When running python3 transfer_training.py for ~20 epochs, the test accuracy plateaus at ~80%, which is significantly greater than the ~60% from our own training. This is because the trainer of AlexNet has done most of the work in training the ConvNet layers really well, and we are just adapting it slightly to our dataset.

Adding onto Existing Model (Using VGG19)

In practice, there are other models we can use transfer learning on that has better results than AlexNet. VGG19 is really popular so we are going to use that to detect CIFAR-10 images. The mechanism for it is transferable, so you can actually use other models if you choose.

First, we need to download tensornets which has many pretrained models for Tensorflow. To do this, we run pip3 install --user tensornets. Then we create a new file called vgg_transfer_learning.py where we use transfer learning on VGG19. Setting up VGG19 is fairly basic and everything else is the same as what we did before.

For VGG19, the results are better when using tf.losess.softmax_cross_entropy, which is used in line 13. The differences between the various loss functions are explained here. We also use tf.identity for reasons that can be found here. Once we know how to set it up, the rest is identical.

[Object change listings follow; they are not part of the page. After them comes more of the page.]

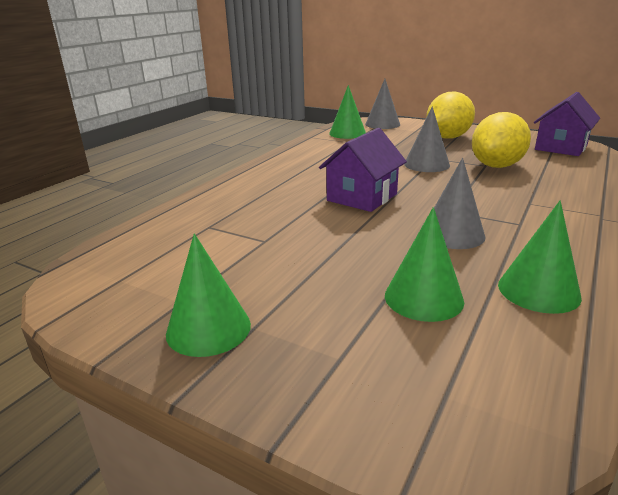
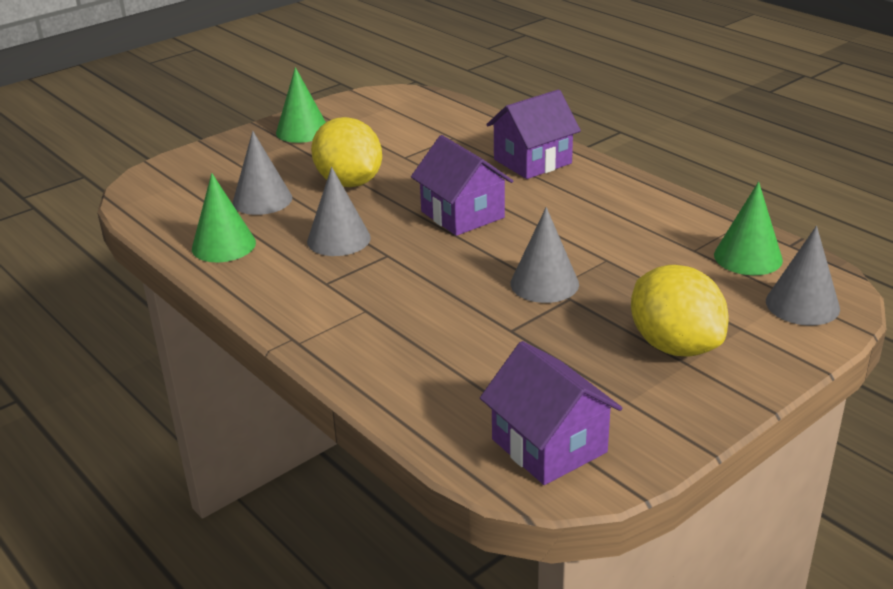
camera: 110 degrees right, 5 degrees up
green cone [385,207,464,322] -> grey cone [233,131,292,215]
yellow lemon [472,112,531,168] -> yellow lemon moved to [311,117,382,187]
none -> purple house [486,89,581,179]

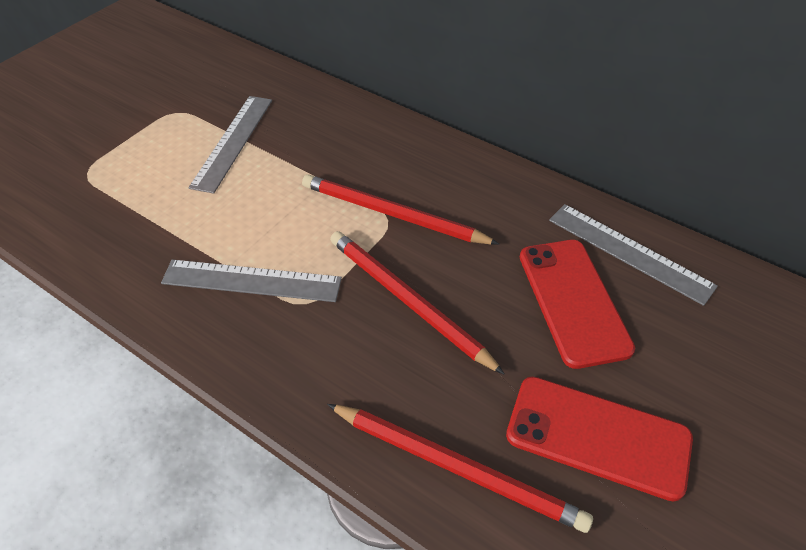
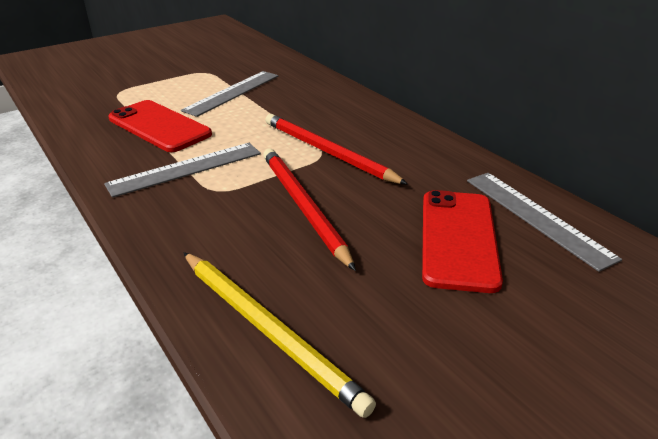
camera: 20 degrees right, 15 degrees down
grey ruler [161,259,342,302] -> grey ruler turned 60 degrees counterclockwise [104,143,261,198]
red pencil [327,404,593,533] -> yellow pencil [183,252,376,418]
red phone [506,377,693,502] -> red phone moved to [108,100,212,152]

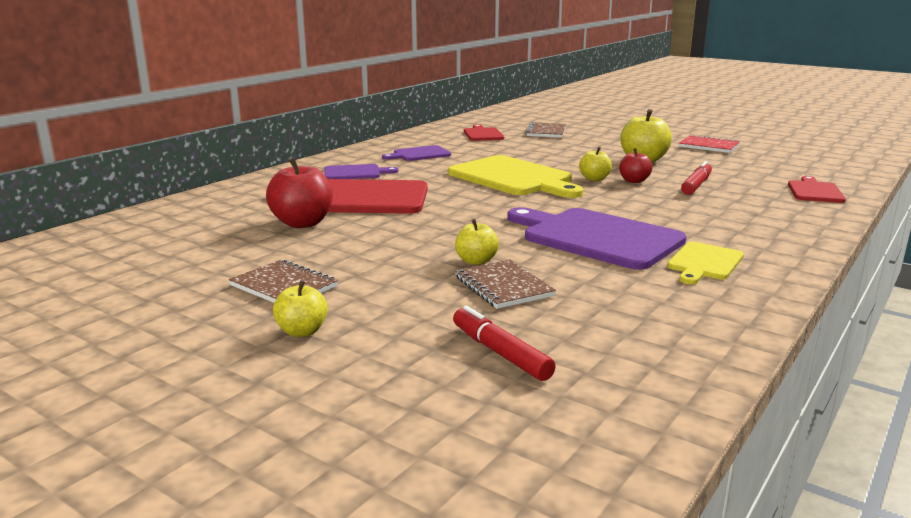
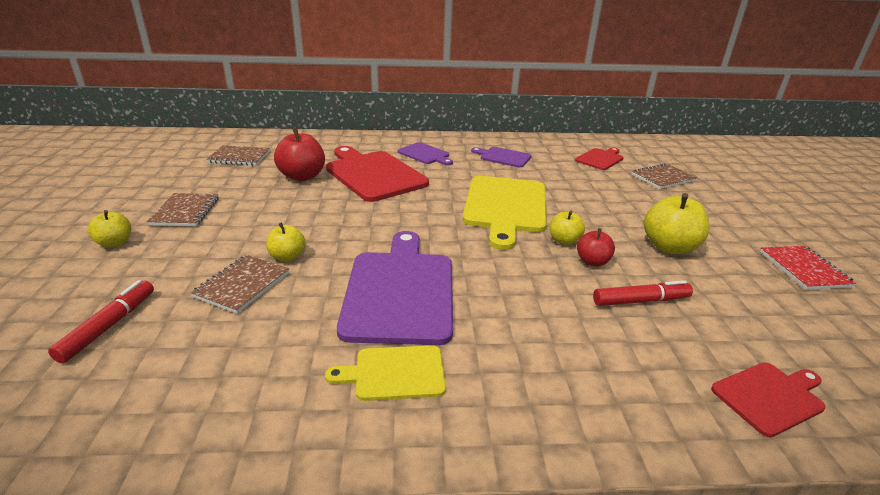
camera: 50 degrees right, 10 degrees up
none -> brown notebook [207,145,270,166]

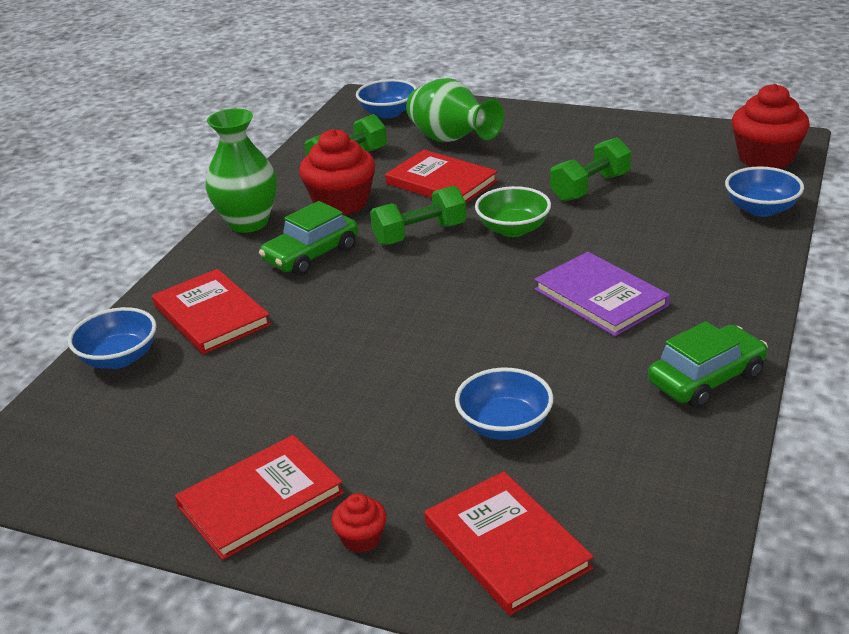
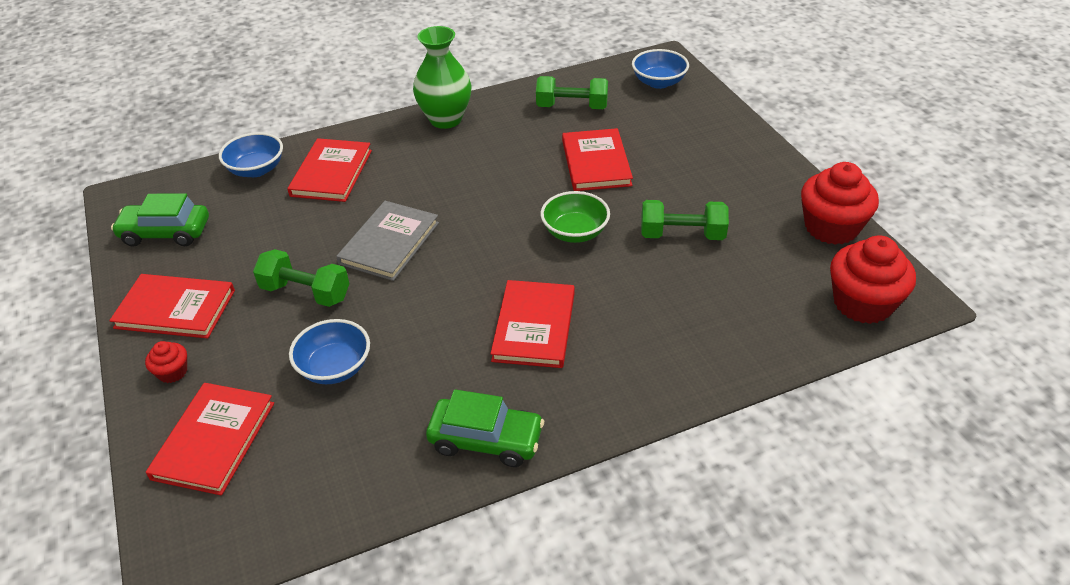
camera: 45 degrees right, 10 degrees up
green car [259,201,358,276] -> green car moved to [111,193,209,247]
red cupcake [299,129,375,216] -> red cupcake moved to [801,162,879,245]
green dumbbell [370,186,467,245] -> green dumbbell moved to [253,249,349,307]
green vase [406,78,504,142] -> none
purple book [534,252,670,336] -> red book [490,280,575,368]
blue bowl [725,166,804,217] -> none
none -> grey book [336,201,439,281]

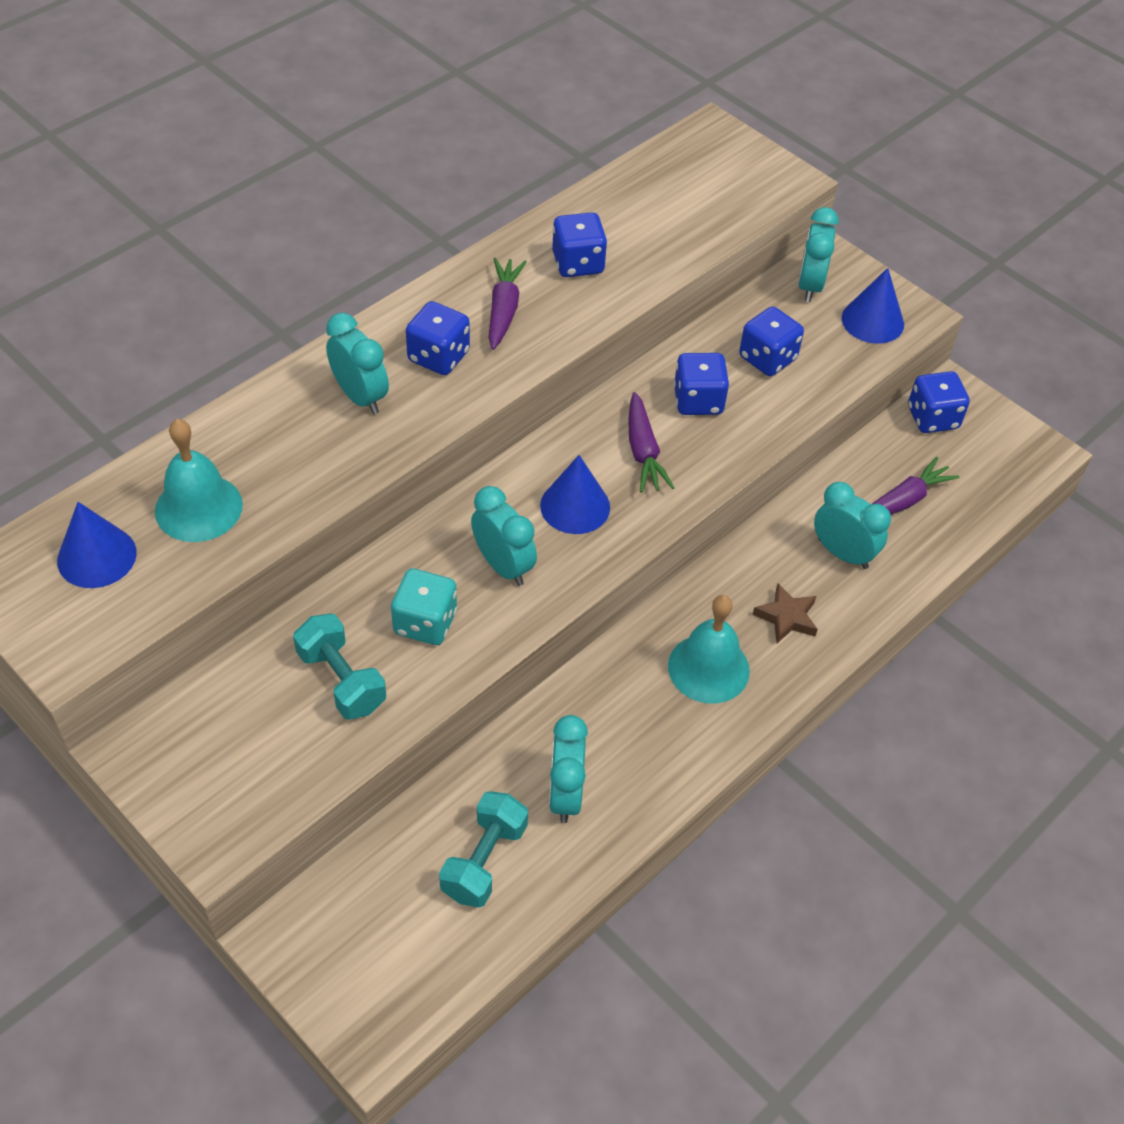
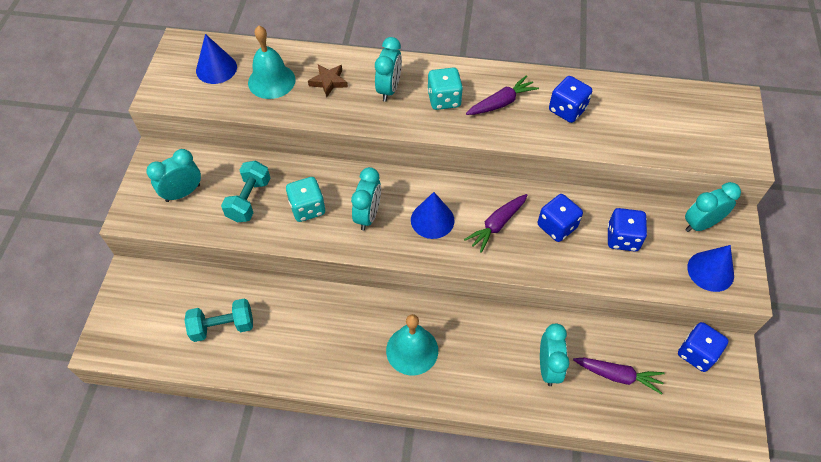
camera: 55 degrees right, 5 degrees up
blue dice [406,301,470,375] -> turquoise dice [427,68,463,110]
turquoise clock [549,715,588,823] -> turquoise clock moved to [146,149,201,202]
brown star [752,583,818,643] -> brown star moved to [308,64,348,97]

After running it for a dozen epochs, we find that accuracy on the test dataset actually goes above 0.9.

Conclusion

While creating and training by yourself is an important exercise, using transfer learning is more useful as it obtains better results. Using pretrained AlexNet gets accuracy of ~0.80, while using VGG19 gets accuracy of ~0.9, which are far better than the accuracy of ~0.6 from our own training.